* **GIVEN TEXT**:
▶
# New England is the Land of the Ur S Cars



## [email protected] (Apr 9, 2004)

I took a recent trip to New England (last week) and couldn't believe how many old S-cars I saw, mainly S6s. Besides stopping in at TJM/Dahlback and seeing one sick Dahlback tuned car (it'll show up as a feature car on Fourtitude soon), I spotted others on the highway, and what looked like another modded one in Kennebunkport, ME. It definitely sounded like it had an exhaust.


----------



## sirhc (Sep 23, 1999)

*Re: New England is the Land of the Ur S Cars ([email protected])*

Not too many on the west coast, I've yet to see another on the road.


----------



## A4Jetta (Feb 16, 1999)

*Re: New England is the Land of the Ur S Cars ([email protected])*

I have only seen 1 on the Westcoast, about 3 years ago.


----------



## Sepp (Dec 10, 2002)

*Re: New England is the Land of the Ur S Cars (A4Jetta)*

I just recently moved from Cape Cod.
I knew of over 10 s4/6's.
There's two green '94's here in Port Angeles (one's mine)


----------



## livi (Apr 27, 2001)

*Re: New England is the Land of the Ur S Cars (Sepp)*

coverted coupe quattro to s2 here in bristol RI
















NOw running








CHeers
Josh


----------



## billzcat1 (Sep 10, 2001)
◀
(Dataset entries)
▶
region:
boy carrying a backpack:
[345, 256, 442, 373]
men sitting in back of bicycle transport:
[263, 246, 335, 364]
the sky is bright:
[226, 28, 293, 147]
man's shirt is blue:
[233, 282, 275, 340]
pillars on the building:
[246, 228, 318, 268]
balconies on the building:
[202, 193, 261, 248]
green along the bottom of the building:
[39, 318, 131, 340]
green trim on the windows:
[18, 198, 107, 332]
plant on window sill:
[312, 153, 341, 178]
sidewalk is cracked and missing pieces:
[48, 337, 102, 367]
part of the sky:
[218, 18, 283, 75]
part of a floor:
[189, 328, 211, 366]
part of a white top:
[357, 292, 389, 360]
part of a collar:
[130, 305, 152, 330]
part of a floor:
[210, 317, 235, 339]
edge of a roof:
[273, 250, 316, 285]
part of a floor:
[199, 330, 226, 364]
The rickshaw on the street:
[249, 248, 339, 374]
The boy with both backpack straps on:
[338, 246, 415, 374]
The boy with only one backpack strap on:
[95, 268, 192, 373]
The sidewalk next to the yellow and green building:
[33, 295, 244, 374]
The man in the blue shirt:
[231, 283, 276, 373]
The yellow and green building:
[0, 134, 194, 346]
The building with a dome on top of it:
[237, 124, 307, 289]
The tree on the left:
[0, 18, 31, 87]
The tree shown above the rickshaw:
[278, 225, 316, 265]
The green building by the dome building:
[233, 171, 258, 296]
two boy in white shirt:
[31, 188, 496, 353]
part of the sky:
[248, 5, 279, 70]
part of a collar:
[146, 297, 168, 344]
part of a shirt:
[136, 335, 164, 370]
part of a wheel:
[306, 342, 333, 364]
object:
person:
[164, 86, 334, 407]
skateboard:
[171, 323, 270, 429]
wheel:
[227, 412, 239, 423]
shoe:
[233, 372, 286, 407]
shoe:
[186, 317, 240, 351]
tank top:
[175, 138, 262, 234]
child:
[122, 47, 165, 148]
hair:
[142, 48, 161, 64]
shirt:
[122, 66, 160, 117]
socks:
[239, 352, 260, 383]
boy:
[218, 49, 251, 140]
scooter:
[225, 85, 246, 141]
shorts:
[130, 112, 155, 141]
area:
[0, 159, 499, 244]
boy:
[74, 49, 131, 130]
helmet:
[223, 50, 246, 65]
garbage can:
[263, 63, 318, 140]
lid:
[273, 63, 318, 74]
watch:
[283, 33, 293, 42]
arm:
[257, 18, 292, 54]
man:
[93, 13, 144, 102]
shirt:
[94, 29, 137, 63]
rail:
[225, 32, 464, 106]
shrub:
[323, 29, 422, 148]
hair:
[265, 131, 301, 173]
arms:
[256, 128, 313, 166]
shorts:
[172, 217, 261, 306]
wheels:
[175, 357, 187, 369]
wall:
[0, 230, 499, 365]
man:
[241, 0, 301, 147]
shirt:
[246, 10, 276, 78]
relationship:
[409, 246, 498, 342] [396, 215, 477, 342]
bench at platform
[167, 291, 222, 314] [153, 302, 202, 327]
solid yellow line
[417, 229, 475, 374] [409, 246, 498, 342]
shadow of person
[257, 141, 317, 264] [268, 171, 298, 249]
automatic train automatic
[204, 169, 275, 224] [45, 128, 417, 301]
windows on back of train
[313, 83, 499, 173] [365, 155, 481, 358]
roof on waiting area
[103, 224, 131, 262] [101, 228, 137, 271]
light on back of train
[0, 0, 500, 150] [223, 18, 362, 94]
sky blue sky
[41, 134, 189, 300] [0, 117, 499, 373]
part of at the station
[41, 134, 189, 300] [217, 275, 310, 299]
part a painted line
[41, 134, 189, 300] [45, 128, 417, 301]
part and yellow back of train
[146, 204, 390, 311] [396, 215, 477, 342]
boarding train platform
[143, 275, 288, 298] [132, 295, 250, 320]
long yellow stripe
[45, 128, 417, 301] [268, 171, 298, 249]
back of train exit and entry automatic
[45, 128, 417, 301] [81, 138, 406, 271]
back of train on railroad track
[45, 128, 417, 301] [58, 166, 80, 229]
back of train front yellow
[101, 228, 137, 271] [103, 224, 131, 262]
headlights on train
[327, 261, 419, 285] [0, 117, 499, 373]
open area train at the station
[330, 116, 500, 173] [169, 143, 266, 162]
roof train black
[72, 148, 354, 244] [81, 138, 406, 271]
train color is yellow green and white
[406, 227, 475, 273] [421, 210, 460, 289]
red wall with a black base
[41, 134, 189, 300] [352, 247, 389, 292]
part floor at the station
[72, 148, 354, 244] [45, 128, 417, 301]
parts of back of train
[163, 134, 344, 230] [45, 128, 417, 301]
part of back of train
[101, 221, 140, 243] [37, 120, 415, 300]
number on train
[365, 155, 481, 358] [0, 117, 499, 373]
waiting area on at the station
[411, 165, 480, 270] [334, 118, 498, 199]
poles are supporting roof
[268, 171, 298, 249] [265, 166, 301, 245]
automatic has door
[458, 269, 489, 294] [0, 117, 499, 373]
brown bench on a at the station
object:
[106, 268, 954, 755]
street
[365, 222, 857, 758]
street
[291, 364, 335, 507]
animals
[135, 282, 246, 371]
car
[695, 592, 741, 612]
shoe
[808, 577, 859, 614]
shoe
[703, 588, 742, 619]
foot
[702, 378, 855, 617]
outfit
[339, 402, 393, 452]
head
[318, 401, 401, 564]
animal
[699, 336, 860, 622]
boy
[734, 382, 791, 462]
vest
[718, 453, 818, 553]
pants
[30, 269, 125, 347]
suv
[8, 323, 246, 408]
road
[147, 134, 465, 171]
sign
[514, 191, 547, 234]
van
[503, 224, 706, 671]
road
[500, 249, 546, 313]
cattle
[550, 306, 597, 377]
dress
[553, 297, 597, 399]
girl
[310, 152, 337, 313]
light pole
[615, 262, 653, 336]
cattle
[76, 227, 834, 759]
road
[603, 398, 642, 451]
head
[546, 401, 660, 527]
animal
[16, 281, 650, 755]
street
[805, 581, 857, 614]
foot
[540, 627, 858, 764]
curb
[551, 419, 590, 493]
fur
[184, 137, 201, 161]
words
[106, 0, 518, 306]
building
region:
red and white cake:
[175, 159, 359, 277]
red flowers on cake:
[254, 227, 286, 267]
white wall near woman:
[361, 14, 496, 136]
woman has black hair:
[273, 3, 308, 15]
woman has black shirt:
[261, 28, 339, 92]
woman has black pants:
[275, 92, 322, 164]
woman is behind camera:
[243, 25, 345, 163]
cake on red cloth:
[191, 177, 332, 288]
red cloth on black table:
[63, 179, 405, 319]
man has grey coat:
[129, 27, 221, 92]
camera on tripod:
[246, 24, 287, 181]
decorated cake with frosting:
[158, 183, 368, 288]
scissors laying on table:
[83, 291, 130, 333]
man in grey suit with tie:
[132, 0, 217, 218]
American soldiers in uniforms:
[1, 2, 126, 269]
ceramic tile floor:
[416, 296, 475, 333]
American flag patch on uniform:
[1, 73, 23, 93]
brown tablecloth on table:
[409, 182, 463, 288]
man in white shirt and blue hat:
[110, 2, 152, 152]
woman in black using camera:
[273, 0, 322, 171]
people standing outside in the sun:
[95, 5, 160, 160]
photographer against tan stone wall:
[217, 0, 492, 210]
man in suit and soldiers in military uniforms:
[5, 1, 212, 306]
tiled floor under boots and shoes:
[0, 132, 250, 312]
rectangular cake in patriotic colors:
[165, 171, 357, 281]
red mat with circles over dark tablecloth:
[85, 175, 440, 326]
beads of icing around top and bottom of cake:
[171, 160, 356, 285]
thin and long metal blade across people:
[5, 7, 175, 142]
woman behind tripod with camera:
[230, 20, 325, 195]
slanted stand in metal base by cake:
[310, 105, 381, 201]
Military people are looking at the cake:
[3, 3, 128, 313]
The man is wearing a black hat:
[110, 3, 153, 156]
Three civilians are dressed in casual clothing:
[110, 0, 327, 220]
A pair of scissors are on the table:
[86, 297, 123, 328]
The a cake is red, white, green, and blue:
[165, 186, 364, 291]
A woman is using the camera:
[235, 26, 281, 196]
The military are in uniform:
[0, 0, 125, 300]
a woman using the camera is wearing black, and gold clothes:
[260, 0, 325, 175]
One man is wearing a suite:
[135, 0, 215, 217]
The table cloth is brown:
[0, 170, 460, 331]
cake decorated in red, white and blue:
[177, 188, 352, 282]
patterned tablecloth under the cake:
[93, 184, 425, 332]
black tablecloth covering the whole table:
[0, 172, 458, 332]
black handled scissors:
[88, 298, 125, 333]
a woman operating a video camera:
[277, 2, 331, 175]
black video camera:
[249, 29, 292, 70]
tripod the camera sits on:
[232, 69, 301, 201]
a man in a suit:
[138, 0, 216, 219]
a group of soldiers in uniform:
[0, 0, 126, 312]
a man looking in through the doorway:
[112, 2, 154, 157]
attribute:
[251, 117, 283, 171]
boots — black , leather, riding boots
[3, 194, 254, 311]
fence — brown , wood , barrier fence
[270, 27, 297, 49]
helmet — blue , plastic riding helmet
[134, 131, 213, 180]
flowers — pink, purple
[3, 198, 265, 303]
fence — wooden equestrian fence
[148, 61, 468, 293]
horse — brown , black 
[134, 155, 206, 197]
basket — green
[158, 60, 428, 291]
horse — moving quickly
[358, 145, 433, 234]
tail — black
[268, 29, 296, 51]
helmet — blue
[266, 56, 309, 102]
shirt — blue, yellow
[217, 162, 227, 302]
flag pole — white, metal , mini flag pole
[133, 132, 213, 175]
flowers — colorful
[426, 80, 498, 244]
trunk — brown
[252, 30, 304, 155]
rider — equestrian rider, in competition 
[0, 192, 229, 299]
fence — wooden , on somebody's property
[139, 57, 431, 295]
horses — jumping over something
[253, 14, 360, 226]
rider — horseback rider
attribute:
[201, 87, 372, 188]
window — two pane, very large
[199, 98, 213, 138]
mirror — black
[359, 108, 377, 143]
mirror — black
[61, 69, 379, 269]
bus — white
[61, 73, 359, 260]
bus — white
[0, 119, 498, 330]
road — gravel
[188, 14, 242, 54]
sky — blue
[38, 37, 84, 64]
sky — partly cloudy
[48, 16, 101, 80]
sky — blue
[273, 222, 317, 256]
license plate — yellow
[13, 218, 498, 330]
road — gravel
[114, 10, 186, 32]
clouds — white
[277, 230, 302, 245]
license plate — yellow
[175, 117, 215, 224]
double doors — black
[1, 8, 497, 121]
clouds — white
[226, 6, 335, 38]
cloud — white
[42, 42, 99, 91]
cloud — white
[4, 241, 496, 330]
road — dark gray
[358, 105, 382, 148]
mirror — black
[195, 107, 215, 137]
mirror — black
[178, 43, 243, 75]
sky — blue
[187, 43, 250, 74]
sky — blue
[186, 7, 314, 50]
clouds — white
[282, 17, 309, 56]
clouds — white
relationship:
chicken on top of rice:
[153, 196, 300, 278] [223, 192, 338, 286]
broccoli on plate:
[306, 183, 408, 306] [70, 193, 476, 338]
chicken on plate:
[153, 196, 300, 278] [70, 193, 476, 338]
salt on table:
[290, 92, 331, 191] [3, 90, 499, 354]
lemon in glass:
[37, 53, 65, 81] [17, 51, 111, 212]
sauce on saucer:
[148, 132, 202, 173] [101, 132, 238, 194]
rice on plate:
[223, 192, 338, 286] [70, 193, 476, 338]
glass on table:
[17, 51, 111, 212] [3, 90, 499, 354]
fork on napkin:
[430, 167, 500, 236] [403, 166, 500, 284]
◀
* **ACTIVITIES**:
1/ Set down the Ur S car thread word for word, everything from "## Sepp (Dec" down to "Angeles (one's mine)".
2/ In the Ur S car thread, in which Maine town was what looked like another modded car spotted?
3/ Write what comes next in the Ur S car thread, picking up after its last line.
These entries have nothing to do with the Ur S car thread.

* **SET OF ANSWERS**:
1/
## Sepp (Dec 10, 2002)

*Re: New England is the Land of the Ur S Cars (A4Jetta)*

I just recently moved from Cape Cod.
I knew of over 10 s4/6's.
There's two green '94's here in Port Angeles (one's mine)

2/ Kennebunkport

3/
*Re: New England is the Land of the Ur S Cars (sirhc)*

Seeing an Ur-S in WA (on the road) happens about once every 3 months for me. Last one I saw was in Arlington on the 4th of July.


----------



## A4Jetta (Feb 16, 1999)

*Re: New England is the Land of the Ur S Cars (livi)*

Amazing!














http://****************.com/smile/emthup.gif http://****************.com/smile/emthup.gif


----------



## PerL (Jan 9, 2001)

*Re: New England is the Land of the Ur S Cars ([email protected])*

You should come to Norway. I guess I see three or more UrS4 Avants every day! Not that many S2s though, nor newer S-cars.


----------



## gmgracing (Aug 20, 2004)

We have one here in so cal
We are currently doing a AAN coversion on our coupe.








GMG Racing


----------



## [email protected] (Apr 9, 2004)

*Re: (gmgracing)*

Very cool. I hope to do the same to my 4KQ.


----------



## PassatVR6UUagon (Sep 6, 2004)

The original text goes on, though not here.